Söze nereden başlayacağımı, duygularımı nasıl ifade edeceğimi bilemiyorum. Diyeceğim her bir söz sönük kalacak. Belki Türkçe yazmakta zorluk çekeceğim ama içimde öyle bir tufan koptu ki, susarsam içimdeki fırtına alıp götürecek beni. Nereden başlayayım derken evin ortasında bebeyi ile oynayan 4 yaşında kızıma baktım. Bir defa pazarda onu kaybetmiştim. Sadece 1 dakika sonra buldum. O bir dakika hayatımın 10 yılını aldı benden. O bir dakikada aklımdan geçenlerle bir film senaryosu çıkar… Sonra Eylül’ü düşündüm… Eylül’ü ben doğurmadım ama benim minik kızımda Eylül’ün yaşadığını yaşayabilir. Ne kadar ki tecavüze idam kararı çıkmamış kimse evinde rahat uyumasın. Biz bu zihniyetsiz mahluklarla baş edemiyoruz. Onlar eminim hiç bir işe yaramayan hayatlarını kaybetmek istemezler. İdam son çare!
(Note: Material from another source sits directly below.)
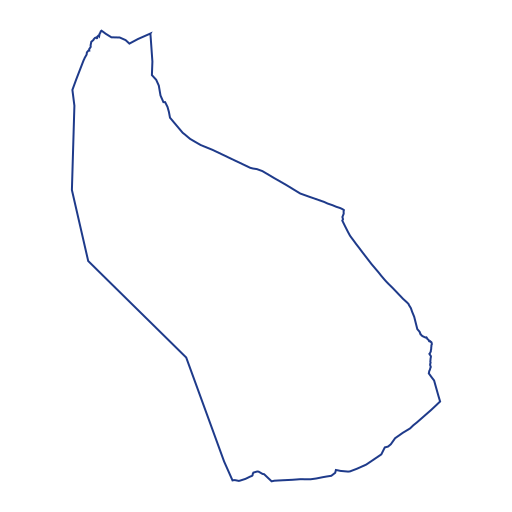 San Juan Ñumí, Oaxaca, Mexico (Equal Earth projection)
{"feature_id": "50627088B11336347088120", "entity_name": "San Juan Ñumí", "entity_type": "district", "adm_level": 2, "iso_a3": "MEX", "parent_name": "Mexico", "parent_adm1": "Oaxaca", "projection": "equal_earth", "projection_center": [-97.725, 17.437], "detail": "fine", "context": "isolated", "style": "outline", "palette": "blue", "viewbox_px": 512, "rotation_deg": 0, "n_neighbors": 0, "source": "geoboundaries", "source_scale": "gbopen_adm2", "svg_char_len": 2627}
<svg xmlns="http://www.w3.org/2000/svg" viewBox="0 0 512 512"><path d="M343.9,210.1L342.6,209.2L340.3,208.1L338.2,207.4L336.3,206.8L332.5,205.2L327.5,203.5L324.3,202.0L309.4,196.8L300.2,193.5L286.1,184.9L274.2,178.1L262.4,171.1L256.9,169.1L252.9,168.5L250.2,167.8L231.9,159.1L212.4,149.8L200.8,145.1L195.4,142.0L190.1,138.9L184.5,134.2L182.7,132.8L173.6,122.0L170.0,117.7L168.9,111.9L167.5,106.9L165.1,102.1L163.4,102.1L160.5,95.5L158.8,85.6L156.2,79.8L151.9,75.1L152.4,61.6L150.8,39.0L150.4,33.7L150.5,33.5L138.0,39.0L129.4,43.6L125.6,40.1L119.7,37.5L111.4,37.3L105.6,33.7L103.5,32.1L101.5,30.7L100.8,31.3L100.3,32.8L99.7,33.5L99.1,36.5L98.3,35.7L97.0,37.0L97.1,38.1L96.9,38.2L96.2,37.5L95.0,37.9L93.7,39.3L93.4,40.0L91.3,41.8L90.6,45.3L90.7,46.9L89.2,49.1L89.3,50.6L88.4,50.6L86.9,52.4L86.6,54.6L84.7,57.9L84.3,58.9L83.6,60.3L76.3,79.2L72.4,89.9L74.4,105.7L71.9,190.0L88.2,261.0L97.5,270.2L166.6,338.2L186.2,357.5L224.1,461.5L232.5,480.4L234.0,480.1L235.4,480.2L238.8,480.9L240.1,480.6L245.4,478.9L247.5,477.9L249.5,476.9L250.6,476.4L251.8,476.0L252.5,475.4L252.8,473.8L253.4,472.6L256.8,471.6L257.7,471.5L258.7,471.7L262.5,473.9L264.1,474.2L271.6,481.3L274.5,480.7L281.9,480.3L292.2,479.8L300.2,479.2L310.4,479.3L316.2,478.5L322.7,477.2L326.7,476.5L331.3,475.8L335.2,472.8L335.9,470.0L338.1,470.4L340.4,470.9L348.1,471.6L350.0,471.4L351.8,470.7L356.8,468.8L366.2,464.6L381.3,454.4L384.8,447.4L388.0,446.6L390.8,444.3L395.1,438.2L402.8,432.8L410.1,428.4L413.3,425.3L416.8,422.5L431.2,409.9L440.1,401.5L438.4,395.8L435.5,385.5L434.1,380.5L431.8,377.5L428.8,373.4L429.1,372.0L429.2,371.2L429.9,369.7L430.5,367.5L430.8,367.0L430.5,366.1L430.2,365.4L430.2,364.5L430.1,364.2L430.6,362.7L430.3,361.9L430.6,358.4L430.7,357.9L430.9,356.9L430.9,356.2L429.4,353.9L430.0,353.1L430.8,351.4L430.9,350.1L431.2,349.0L431.2,347.8L431.4,346.3L431.4,345.2L431.8,344.5L431.8,343.8L431.7,343.0L431.3,342.1L430.9,341.9L430.7,341.7L430.4,341.8L429.8,341.4L429.8,341.1L429.4,341.1L429.1,341.1L428.7,340.1L427.6,339.1L427.4,339.0L426.7,337.6L426.3,337.3L425.6,337.6L425.4,337.5L423.9,336.8L423.0,336.4L422.4,336.0L422.0,335.7L421.7,335.6L421.4,335.2L420.9,334.4L420.5,334.3L420.1,333.3L420.1,332.9L420.0,332.7L419.8,332.5L419.7,331.9L417.3,329.1L417.2,328.7L414.2,316.8L412.1,311.7L410.9,308.2L409.0,305.1L408.6,304.1L407.2,302.6L403.0,298.8L392.7,288.0L388.3,283.7L386.0,281.3L384.4,279.5L381.5,276.1L378.4,272.2L371.6,264.2L362.5,252.4L358.6,247.2L356.1,244.0L354.3,241.5L350.5,236.4L349.9,235.5L348.0,232.0L345.1,226.3L342.3,220.6L343.0,219.2L342.4,217.0L343.7,213.7L343.6,211.5L343.9,210.1Z" fill="none" stroke="#1e3a8a" stroke-width="2"/></svg>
Bu insanların mahkemeye çıkarılmasını,onlara son söz hakkı verilmesini asla istemem. Sonra kaç polisi onun koruması yapacak, ceza evine götürecek, orada da tek hücrede tutacak, günde 3 defa yemek yiyecek, yılda bir defa akrabasını görecek, hava alacak, ne ala hayat! Onun soluduğu havayı bizim günahsız çocuklarımız yutacak, yok öyle hayat!
İstemiyoruz!
İnsanlar böyle acımasız ve namus yoksunu nasıl ve neden oldu?
Bence her şeyin başında eğitimsizlik duruyor. Anneler, babalar çocuklarını okutmadıkça, cahillerin sayısı arttıkça maalesef beyinler yalnız bacak arası düşünmekle geçecek!
Evlatlarınız için bir gün yaşadığınız evden, köyden kovulmak istemiyorsanız önce kendinizi, sona büyüttüklerinizi geliştirin. Bunları yapamıyorsanız bir dakikalık zevk uğruna dünyaya zararlı “ürün” (insan deyemem) getirmeyin…
…Ah küçük Eylül’üm. Sana ben nasıl yakıştırayım bu yazını. Melek yüzlüm, minik yavrum, korkutan büyüyen güzel gözlerini nasıl düşüneyim? Acıdan kıvrılan o küçük bedenini, parçalanan vücudunu, titreyen minik kalbini nasıl düşüneyim?
Yavrum, özür dilerim! Biz aklı başında olan büyükler her yıl senin gibi kaç yavrumuzu toprağa veriyor ama hiç bir şey yapamıyoruz. Sen hep büyüklerin ellerinden öperdin ya, hiç hak etmemişiz. Ben senin minik ellerinden öpüyor, karşında diz çöküyorum. Bizi ne bu dünyada, ne o dünyada affetme. Yatacağın cennette de bize sakın yer verme… Biz seni ve senin gibi kaç yavrumuzu koruyamadık, sizi korumak için önlem alamadık. O yüzden sen bizi affetme, tamam mı?